For our other predictors, literature research suggests that *South Coast* wines have distinctive features. However, our training dataset only featured `r nrow(train %>% filter(region_2 == "South Coast"))` samples from the *South Coast*. To mitigate any problems with small sample size, we combined this region into the *California Other* region. Age was calculated by subtracting vintage from 2017. It is an assumption that 2017 was the year at the time of tasting, which we were unable to verify, and this issue may contribute to the barely significant result we found between age and price.

In our regression models, wine price is specified as the outcome variable while points, regions, colors, and ages as the predictors.
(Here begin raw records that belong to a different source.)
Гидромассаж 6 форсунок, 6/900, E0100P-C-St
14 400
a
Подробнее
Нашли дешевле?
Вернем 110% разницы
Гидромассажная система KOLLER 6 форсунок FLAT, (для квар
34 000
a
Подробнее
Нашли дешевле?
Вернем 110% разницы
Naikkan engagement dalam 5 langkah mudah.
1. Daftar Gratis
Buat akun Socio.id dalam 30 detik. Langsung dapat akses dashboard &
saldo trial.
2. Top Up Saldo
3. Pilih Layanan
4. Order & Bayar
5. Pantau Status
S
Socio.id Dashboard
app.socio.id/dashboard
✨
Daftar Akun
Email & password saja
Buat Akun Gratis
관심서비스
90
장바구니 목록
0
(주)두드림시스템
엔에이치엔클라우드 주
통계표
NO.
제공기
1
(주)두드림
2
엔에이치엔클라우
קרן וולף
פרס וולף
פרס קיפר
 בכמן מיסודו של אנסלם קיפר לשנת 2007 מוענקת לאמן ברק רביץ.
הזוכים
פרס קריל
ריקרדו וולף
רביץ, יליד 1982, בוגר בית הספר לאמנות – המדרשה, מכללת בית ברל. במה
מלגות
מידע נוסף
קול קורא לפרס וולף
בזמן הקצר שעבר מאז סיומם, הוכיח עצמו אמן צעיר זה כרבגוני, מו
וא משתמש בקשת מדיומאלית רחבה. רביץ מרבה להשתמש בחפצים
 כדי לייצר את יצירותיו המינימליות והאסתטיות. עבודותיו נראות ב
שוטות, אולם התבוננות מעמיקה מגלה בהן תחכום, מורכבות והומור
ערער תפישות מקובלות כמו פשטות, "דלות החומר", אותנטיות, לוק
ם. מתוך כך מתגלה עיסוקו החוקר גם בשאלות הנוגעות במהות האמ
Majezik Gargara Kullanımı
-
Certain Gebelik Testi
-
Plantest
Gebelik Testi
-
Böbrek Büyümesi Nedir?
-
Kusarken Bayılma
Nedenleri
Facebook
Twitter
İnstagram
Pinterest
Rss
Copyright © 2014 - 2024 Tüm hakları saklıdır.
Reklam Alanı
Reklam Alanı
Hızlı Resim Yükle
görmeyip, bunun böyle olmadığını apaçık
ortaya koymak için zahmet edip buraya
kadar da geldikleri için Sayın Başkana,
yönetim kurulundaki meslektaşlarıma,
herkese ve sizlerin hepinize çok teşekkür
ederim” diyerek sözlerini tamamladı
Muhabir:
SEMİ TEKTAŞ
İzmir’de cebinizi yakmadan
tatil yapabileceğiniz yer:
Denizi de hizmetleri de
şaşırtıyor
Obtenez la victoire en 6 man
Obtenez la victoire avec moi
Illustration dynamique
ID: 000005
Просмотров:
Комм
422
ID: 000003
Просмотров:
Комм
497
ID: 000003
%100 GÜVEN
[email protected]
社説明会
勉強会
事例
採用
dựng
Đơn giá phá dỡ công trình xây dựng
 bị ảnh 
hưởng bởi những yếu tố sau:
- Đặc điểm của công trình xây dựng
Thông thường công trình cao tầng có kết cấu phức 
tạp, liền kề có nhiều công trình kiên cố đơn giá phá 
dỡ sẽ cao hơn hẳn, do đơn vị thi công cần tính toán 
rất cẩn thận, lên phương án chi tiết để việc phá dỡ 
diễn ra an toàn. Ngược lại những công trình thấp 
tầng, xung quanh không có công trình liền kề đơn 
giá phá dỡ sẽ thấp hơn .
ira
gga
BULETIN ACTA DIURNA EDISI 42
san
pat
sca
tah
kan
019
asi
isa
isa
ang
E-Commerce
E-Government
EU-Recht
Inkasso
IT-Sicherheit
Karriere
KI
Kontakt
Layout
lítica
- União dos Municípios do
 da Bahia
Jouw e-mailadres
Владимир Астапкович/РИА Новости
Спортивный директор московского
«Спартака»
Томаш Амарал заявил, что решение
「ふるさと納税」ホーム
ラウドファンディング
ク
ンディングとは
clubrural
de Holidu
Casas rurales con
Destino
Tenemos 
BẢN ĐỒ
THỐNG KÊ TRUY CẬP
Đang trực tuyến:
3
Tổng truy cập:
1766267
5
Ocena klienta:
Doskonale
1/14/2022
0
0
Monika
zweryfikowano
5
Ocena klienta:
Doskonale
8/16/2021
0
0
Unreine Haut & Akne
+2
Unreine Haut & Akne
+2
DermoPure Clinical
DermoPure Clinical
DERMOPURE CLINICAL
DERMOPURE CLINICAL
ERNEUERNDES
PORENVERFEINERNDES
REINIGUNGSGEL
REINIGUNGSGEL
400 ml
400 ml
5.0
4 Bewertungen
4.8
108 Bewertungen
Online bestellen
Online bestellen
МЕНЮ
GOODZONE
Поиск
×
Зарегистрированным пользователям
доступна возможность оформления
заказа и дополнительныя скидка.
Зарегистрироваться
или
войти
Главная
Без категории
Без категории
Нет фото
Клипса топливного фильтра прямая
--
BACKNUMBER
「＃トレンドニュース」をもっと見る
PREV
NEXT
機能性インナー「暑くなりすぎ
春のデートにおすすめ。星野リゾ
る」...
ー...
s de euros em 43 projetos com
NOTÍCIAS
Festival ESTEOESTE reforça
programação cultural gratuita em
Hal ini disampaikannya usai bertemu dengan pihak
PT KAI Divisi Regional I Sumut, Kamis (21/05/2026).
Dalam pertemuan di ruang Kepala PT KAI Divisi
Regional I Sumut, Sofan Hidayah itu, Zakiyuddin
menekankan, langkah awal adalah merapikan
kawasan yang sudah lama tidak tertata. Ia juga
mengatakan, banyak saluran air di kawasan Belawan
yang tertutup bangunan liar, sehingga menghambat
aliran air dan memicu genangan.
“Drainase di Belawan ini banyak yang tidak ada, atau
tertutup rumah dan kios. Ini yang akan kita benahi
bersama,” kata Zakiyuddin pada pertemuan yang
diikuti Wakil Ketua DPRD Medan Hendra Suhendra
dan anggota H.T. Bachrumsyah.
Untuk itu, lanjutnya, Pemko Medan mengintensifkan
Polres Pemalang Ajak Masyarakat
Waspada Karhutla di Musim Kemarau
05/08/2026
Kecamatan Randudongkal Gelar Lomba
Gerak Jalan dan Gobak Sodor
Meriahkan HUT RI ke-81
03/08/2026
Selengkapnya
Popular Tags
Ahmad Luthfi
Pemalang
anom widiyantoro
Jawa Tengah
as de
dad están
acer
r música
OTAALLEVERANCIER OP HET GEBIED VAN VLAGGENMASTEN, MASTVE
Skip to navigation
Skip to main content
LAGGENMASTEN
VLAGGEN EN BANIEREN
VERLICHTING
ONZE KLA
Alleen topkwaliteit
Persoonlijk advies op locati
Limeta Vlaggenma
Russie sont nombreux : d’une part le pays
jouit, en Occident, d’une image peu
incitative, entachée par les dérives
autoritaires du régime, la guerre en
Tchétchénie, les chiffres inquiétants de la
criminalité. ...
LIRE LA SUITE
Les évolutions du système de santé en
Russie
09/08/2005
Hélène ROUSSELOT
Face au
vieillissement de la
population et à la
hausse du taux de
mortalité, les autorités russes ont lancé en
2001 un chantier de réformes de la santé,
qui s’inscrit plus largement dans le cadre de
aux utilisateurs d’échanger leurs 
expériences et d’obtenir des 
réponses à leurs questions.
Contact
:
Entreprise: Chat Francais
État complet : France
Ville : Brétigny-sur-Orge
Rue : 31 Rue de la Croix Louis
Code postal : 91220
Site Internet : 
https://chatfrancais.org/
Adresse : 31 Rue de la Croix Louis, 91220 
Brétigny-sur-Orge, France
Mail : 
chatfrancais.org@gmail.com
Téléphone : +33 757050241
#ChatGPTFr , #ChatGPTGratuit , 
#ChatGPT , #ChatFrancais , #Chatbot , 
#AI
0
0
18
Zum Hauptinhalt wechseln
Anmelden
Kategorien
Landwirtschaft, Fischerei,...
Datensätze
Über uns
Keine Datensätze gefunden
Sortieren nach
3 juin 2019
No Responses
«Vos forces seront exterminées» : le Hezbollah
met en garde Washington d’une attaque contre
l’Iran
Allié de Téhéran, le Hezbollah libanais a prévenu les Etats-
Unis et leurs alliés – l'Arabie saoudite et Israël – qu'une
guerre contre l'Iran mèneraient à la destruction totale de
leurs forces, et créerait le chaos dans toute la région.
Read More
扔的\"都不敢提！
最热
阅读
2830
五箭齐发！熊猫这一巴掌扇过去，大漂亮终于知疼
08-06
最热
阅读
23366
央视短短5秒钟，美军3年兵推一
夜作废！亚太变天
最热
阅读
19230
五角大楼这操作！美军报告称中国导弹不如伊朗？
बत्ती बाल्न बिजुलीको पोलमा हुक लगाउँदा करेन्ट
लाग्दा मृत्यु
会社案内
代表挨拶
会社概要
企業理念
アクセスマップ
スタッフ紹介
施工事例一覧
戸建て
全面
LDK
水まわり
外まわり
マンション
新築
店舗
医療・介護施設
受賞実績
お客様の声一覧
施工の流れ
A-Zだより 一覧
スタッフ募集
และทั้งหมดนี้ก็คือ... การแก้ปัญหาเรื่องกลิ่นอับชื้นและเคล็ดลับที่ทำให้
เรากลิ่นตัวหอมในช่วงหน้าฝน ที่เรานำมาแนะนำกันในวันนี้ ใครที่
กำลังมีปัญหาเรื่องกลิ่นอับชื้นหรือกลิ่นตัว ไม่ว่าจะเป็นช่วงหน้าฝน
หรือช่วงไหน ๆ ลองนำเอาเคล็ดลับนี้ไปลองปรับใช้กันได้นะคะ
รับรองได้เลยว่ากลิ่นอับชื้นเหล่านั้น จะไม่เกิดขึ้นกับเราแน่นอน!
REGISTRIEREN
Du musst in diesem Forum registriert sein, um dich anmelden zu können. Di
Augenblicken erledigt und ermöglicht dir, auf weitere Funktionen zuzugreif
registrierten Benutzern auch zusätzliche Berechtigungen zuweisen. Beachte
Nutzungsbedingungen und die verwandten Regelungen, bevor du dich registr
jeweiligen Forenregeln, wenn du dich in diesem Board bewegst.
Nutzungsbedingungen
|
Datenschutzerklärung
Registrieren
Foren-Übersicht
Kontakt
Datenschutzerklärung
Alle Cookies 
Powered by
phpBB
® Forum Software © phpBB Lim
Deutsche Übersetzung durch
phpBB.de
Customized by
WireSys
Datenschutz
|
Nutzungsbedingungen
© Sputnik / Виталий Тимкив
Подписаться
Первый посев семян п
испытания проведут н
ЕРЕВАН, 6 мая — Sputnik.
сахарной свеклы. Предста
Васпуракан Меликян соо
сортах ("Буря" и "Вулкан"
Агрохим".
Those predictors are authentic and temporally precede the outcome variable, thus there is no apparent omitted variable bias that affects both sides of the model and reverse causality is unlikely. However, one potential outcome variable on the right-hand side is region, since each region has its unique terroir conditions like climate, soil, and terrain, which determine the type of grape that can grow there and profoundly contribute to the complex flavor of wine and its rating. Specifically, we expect the existence of a bias towards zero, which means that the true coefficient of regions on price could be greater than the current observed value.

## Conclusions
From this study, we can conclude that points, region, and color have a statistical significant influence and explanatory effect on the overall price of wine. In reaction to the diminishing purchasing power of the average American in the short term, and the waning millennial consumer base in the long term, we can use the results of this study to recommend particular products qualities to minimize these risks to the wine industry. We recommend the vineyards and wineries prioritize producing rosé and white wines because, per our model and holding all else equal, they are `r round(as.numeric(coef(final_mod3)[8])*-100,1)`% and `r round(as.numeric(coef(final_mod3)[9])*-100,1)`% less expensive than red wines respectively. Likewise, wines produced from the *California Other* region are less expensive than all other regions in California. In all, selecting for these characteristics can maximize wine quality while minimizing cost for consumers, encouraging adoption from a fast-growing millennial consumer base.

Further quality ratings research would be required to make this recommendation as robust as possible. As outlined in our limitations, for example, our study did not account for potential marketing or operations mechanisms that may artificially inflate prices (without discrete value added). Research to understand how wine industry leaders can increase the efficiency of their production operations or effectiveness of their marketing channels will also be beneficial for our audience.